Task input:
----

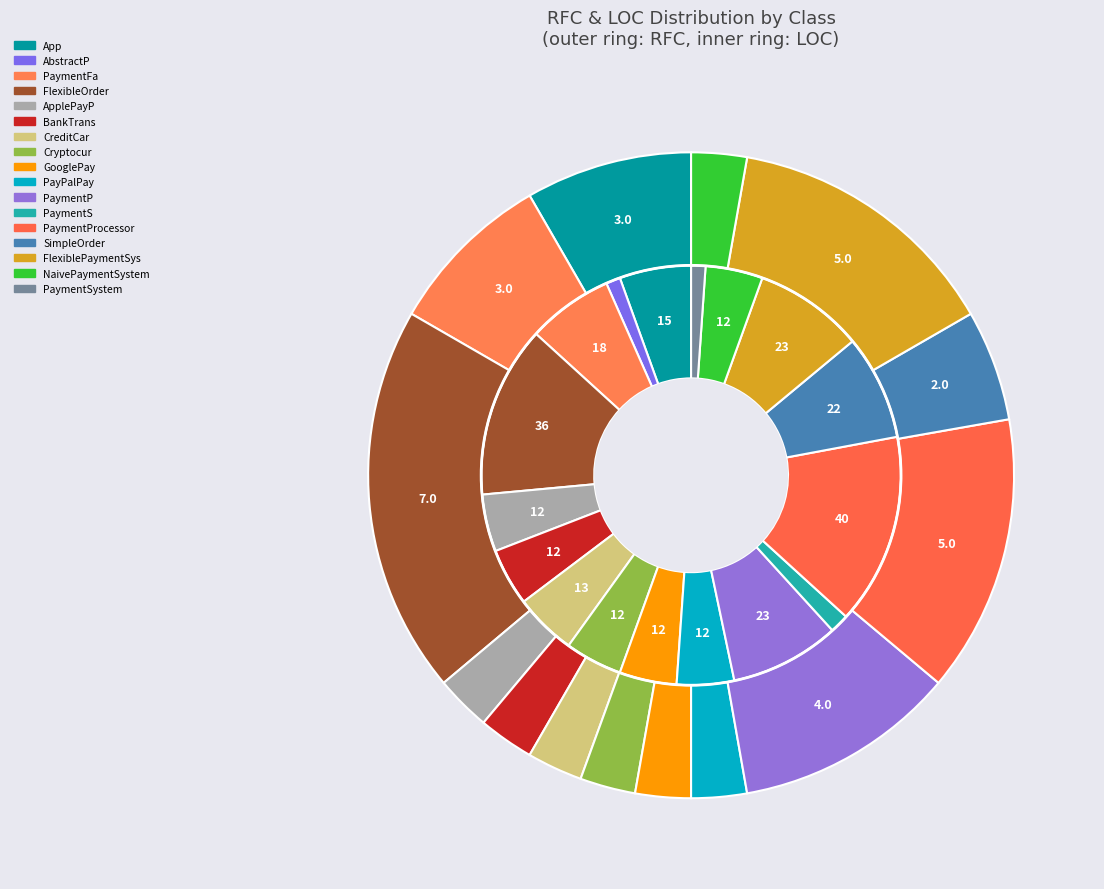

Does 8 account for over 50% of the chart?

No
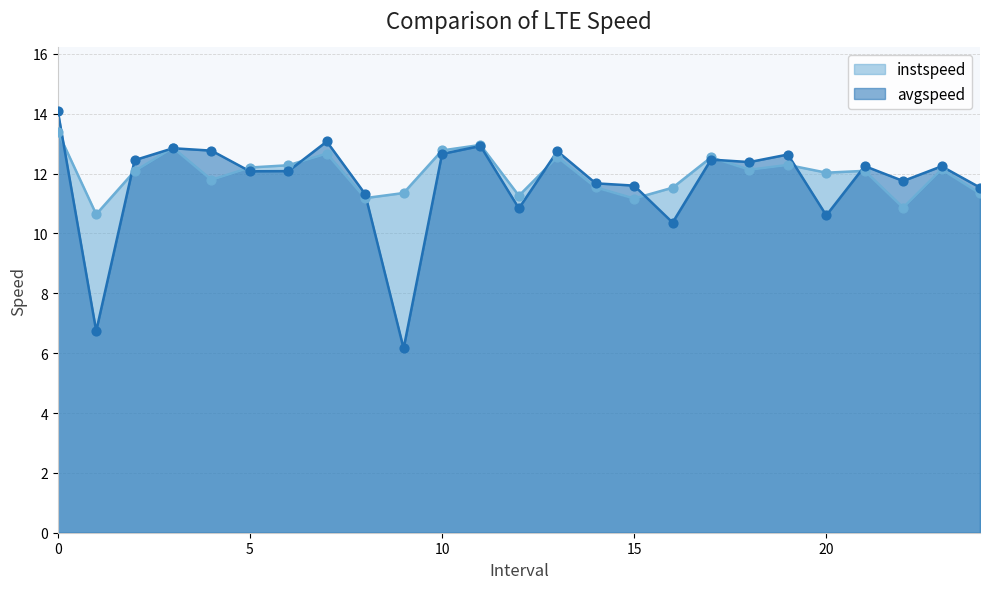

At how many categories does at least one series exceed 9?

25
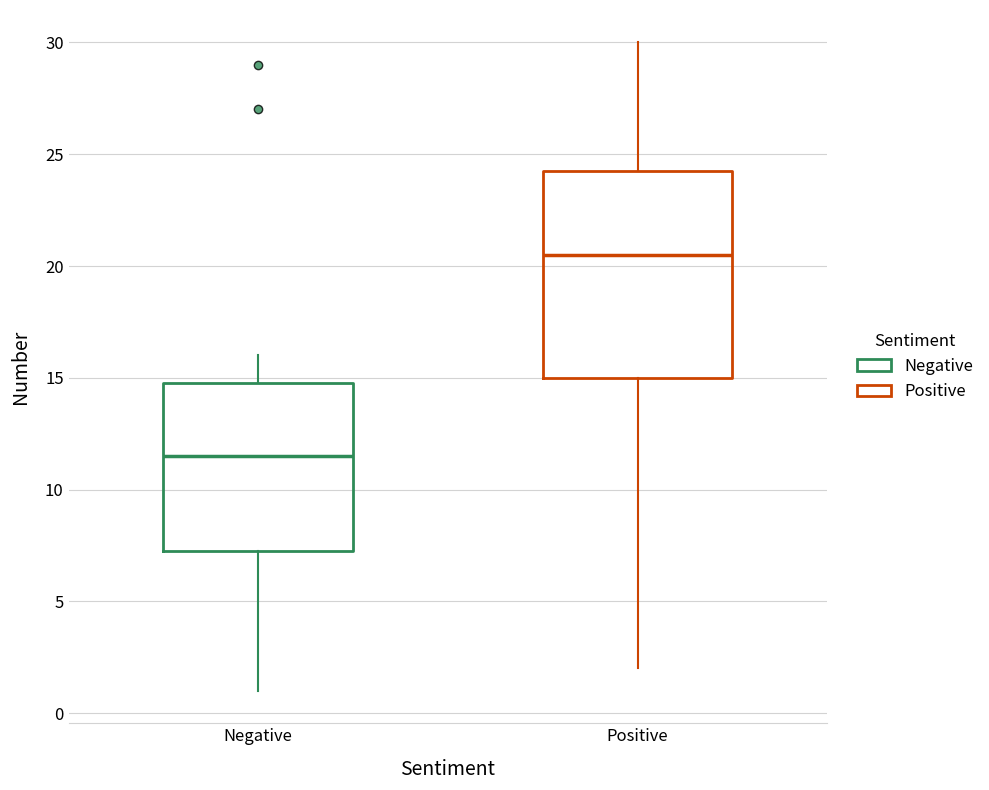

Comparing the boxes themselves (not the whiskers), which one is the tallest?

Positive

----

Format the text lines of the data above as a JSON list of strings, one string per line, with blank lines omitted. Leave the pictures out of the answer.

[
  "Does 8 account for over 50% of the chart?",
  "No",
  "At how many categories does at least one series exceed 9?",
  "25",
  "Comparing the boxes themselves (not the whiskers), which one is the tallest?",
  "Positive"
]